モデルを作って概算してみたところ、米国株の調整(下落)のリスクは思ったほど大きくないと思います。マクロ面でも、なぜ調整リスクが小さいのかを分析してみました。

1、ここ2日ほどトランプはAI規制について姿勢を示し、(規制には)応じないと明言し、利上げも望んでいないとしています。
2、原油価格がまた100を突破しました。トランプには最後の手、タコ(スライディング)まだ使っていません。
3、そしてFRB(米連邦準備制度)の利上げ確率は80%まで上がっています。

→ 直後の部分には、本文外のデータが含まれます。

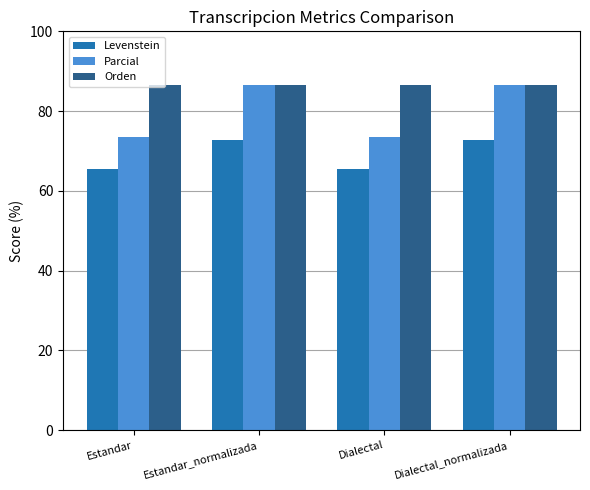

What is the total value across all series at Dialectal_normalizada?

246.1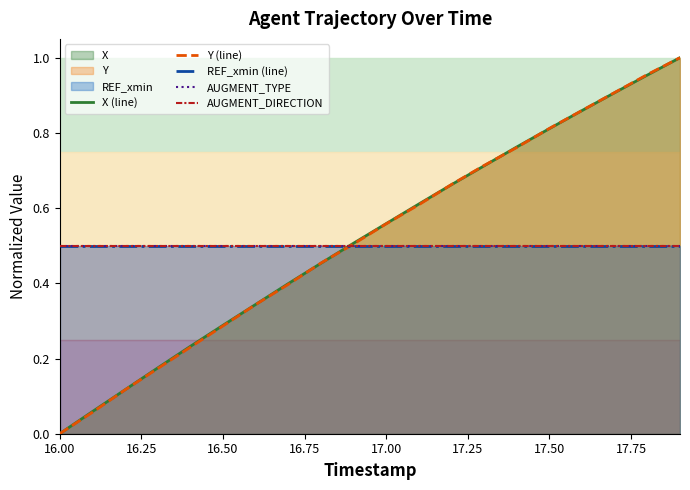

What are all the series names shown in the legend?

X (line), Y (line), REF_xmin (line), AUGMENT_TYPE, AUGMENT_DIRECTION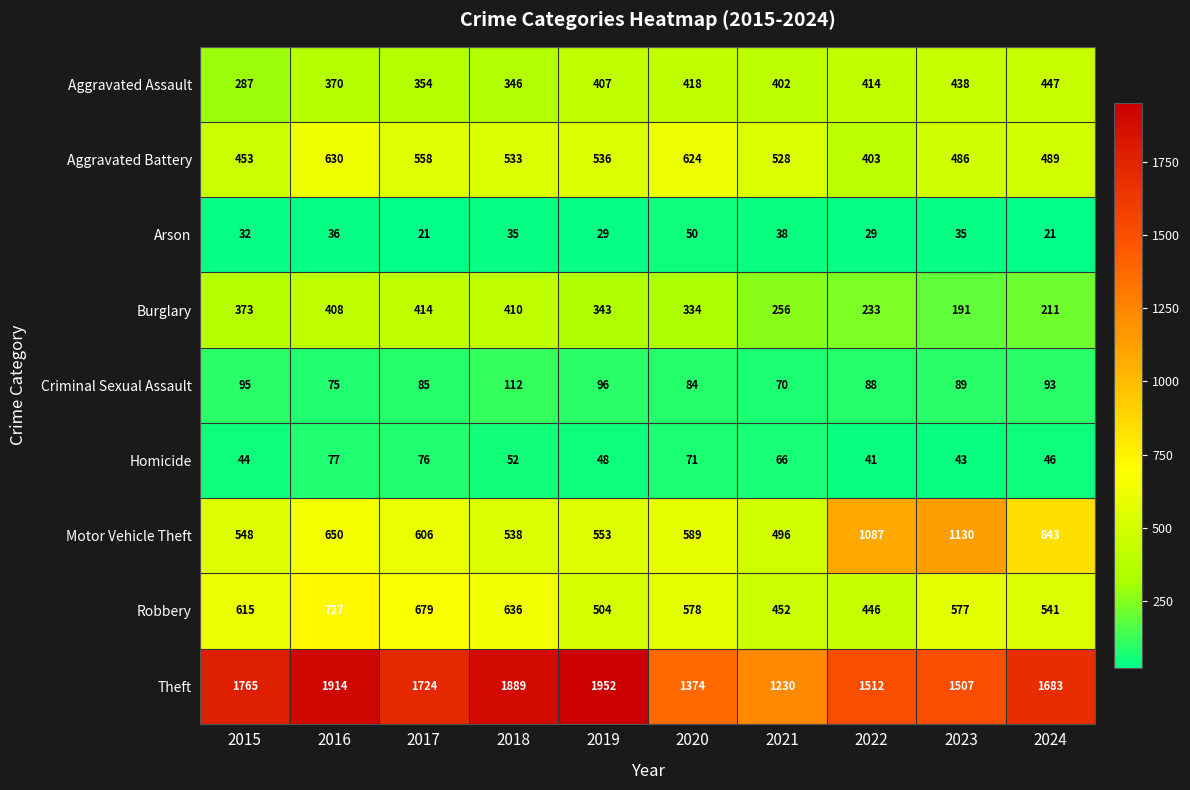

What is the difference between the Motor Vehicle Theft values at 2017 and 2023?

524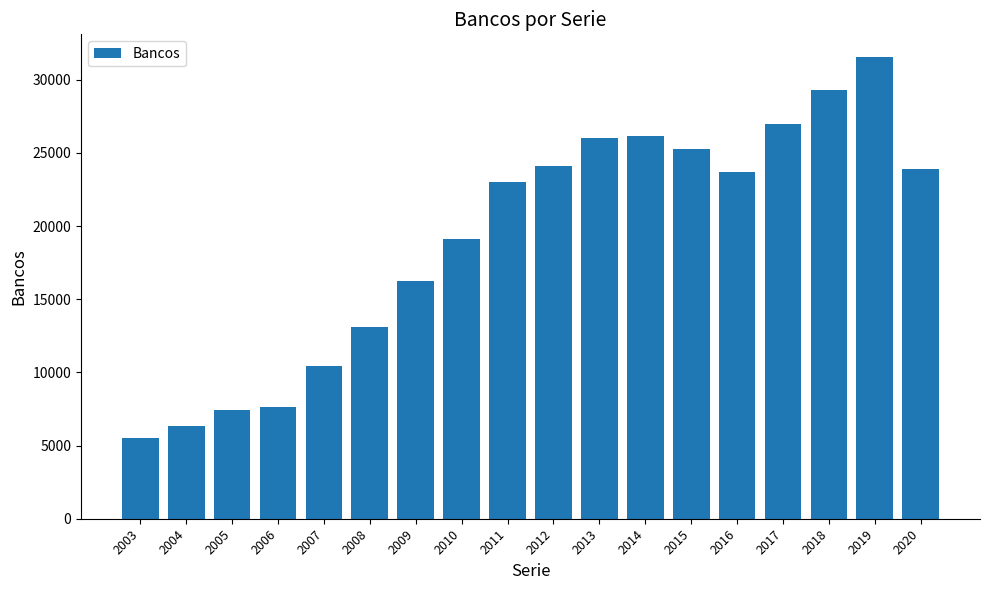

What is the difference between the values at 2012 and 2009?

7831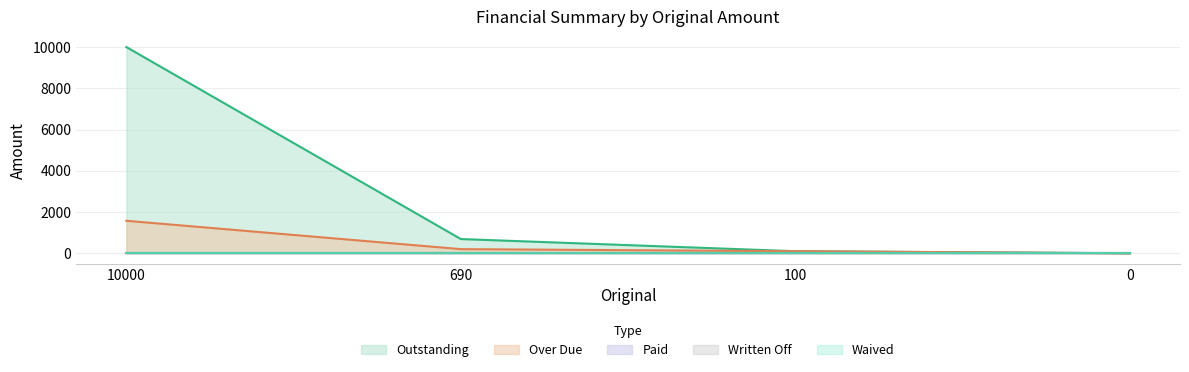

True or false: Waived and Over Due cross at least once.

False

多くのアナリストは「今回は利上げはないはず」と見ていますが、もし利上げが実際に行われるなら、その結果として上がる可能性もあるのでは?

まず、利上げがなぜ下落につながるのかをはっきり理解する必要があります。今回の利上げは、過去3年で初めての利上げです。通常なら利上げは“窓が開く”ことを意味し、1回で終わらず複数回の利上げになるはずです。しかし今回はインフレが違います。米国株の決算では企業の業績データが良好で、雇用率や労働データも正常。CPIは3項目が予想通り、1項目は予想を上回っています。短期的には原油と米国債の利回りが邪魔しているだけで、短期の問題が解決すれば、もう利上げを続ける必要はありません。現時点の市場の織り込み(プライシング)は誤っていて、“窓を開けて連続利上げ”の展開にはならないでしょう。強い薬を使う必要もなく、仮に多少の自己修復が起きても、深刻な問題にならないはずです。

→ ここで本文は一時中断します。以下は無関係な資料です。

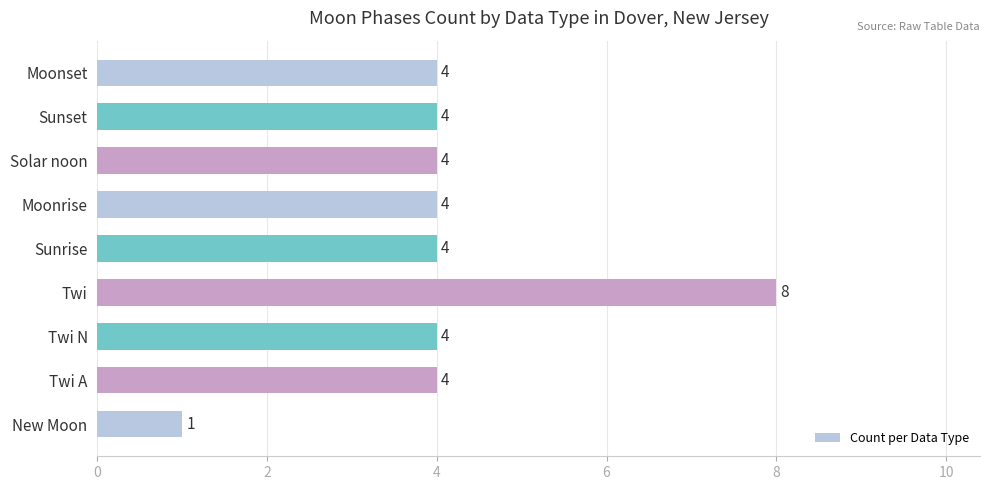

True or false: the data shows 7 at Sunrise.

False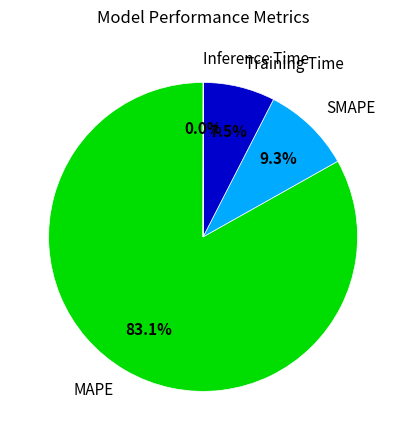

To the nearest percent, what is the difference between the largest and smallest slice percentages?

83%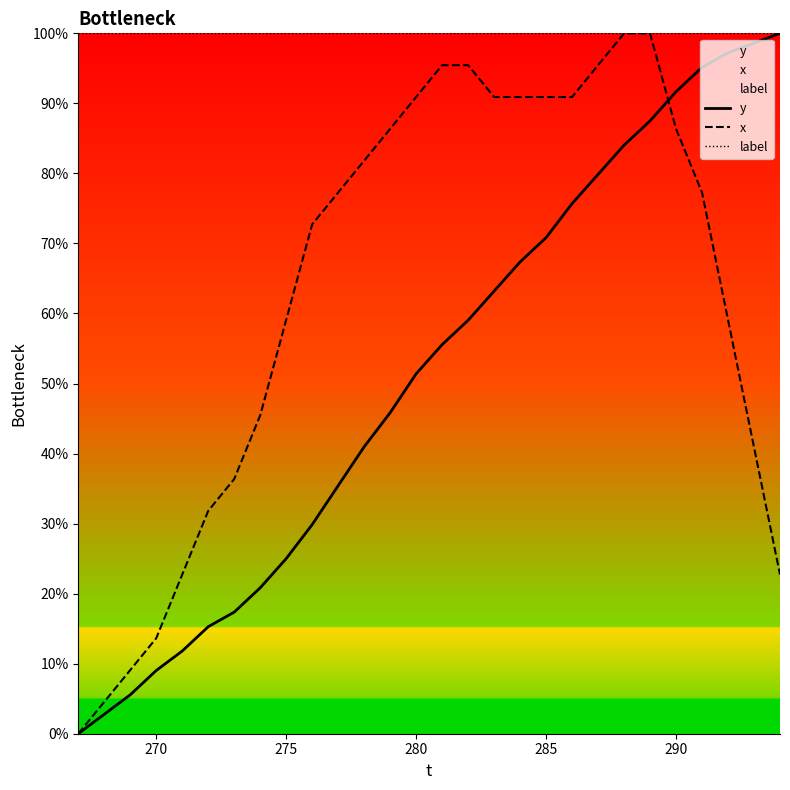

Reading right to left, extract all data points from this chart.

y: 100.0	98.6	97.2	95.1	91.7	87.5	84.0	79.9	75.7	70.8	67.4	63.2	59.0	55.6	51.4	45.8	41.0	35.4	29.9	25.0	20.8	17.4	15.3	11.8	9.0	5.6	2.8	0.0
x: 22.7	40.9	59.1	77.3	86.4	100.0	100.0	95.5	90.9	90.9	90.9	90.9	95.5	95.5	90.9	86.4	81.8	77.3	72.7	59.1	45.5	36.4	31.8	22.7	13.6	9.1	4.5	0.0
label: 100.0	100.0	100.0	100.0	100.0	100.0	100.0	100.0	100.0	100.0	100.0	100.0	100.0	100.0	100.0	100.0	100.0	100.0	100.0	100.0	100.0	100.0	100.0	100.0	100.0	100.0	100.0	100.0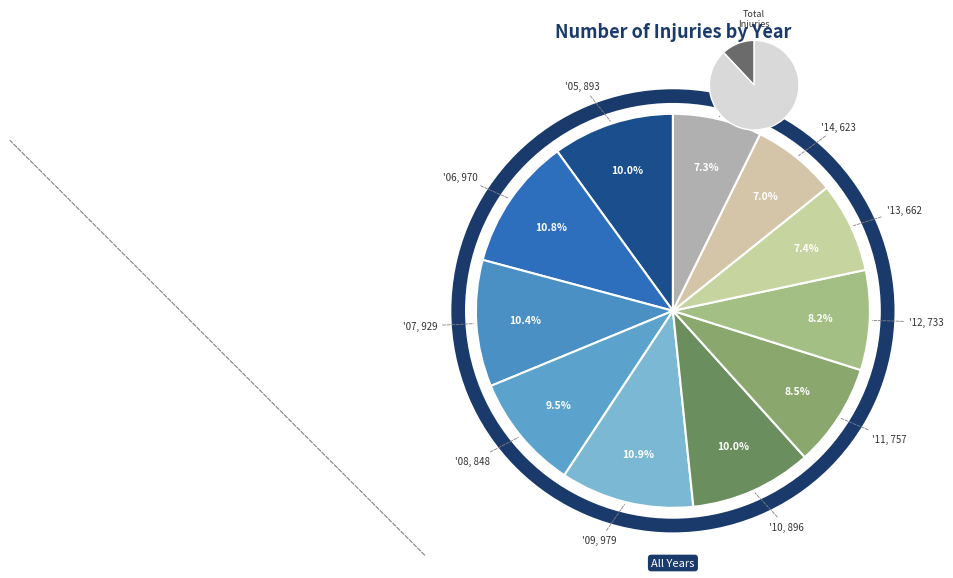

Which slice is the smallest?

14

結論として、FRBとトランプにはまだ“底盤”があります。私は、FRBが利上げするかどうかに賭けはしません。仮に本当に利上げまで進むなら、確率が高いのはハト派的な利上げで、連続利上げは不要です。つまり、現在の市場の織り込みは誤っており、修正の余地があります。利上げが行われても、最後の市場が上がる可能性もあります。前提はハト派的な利上げです。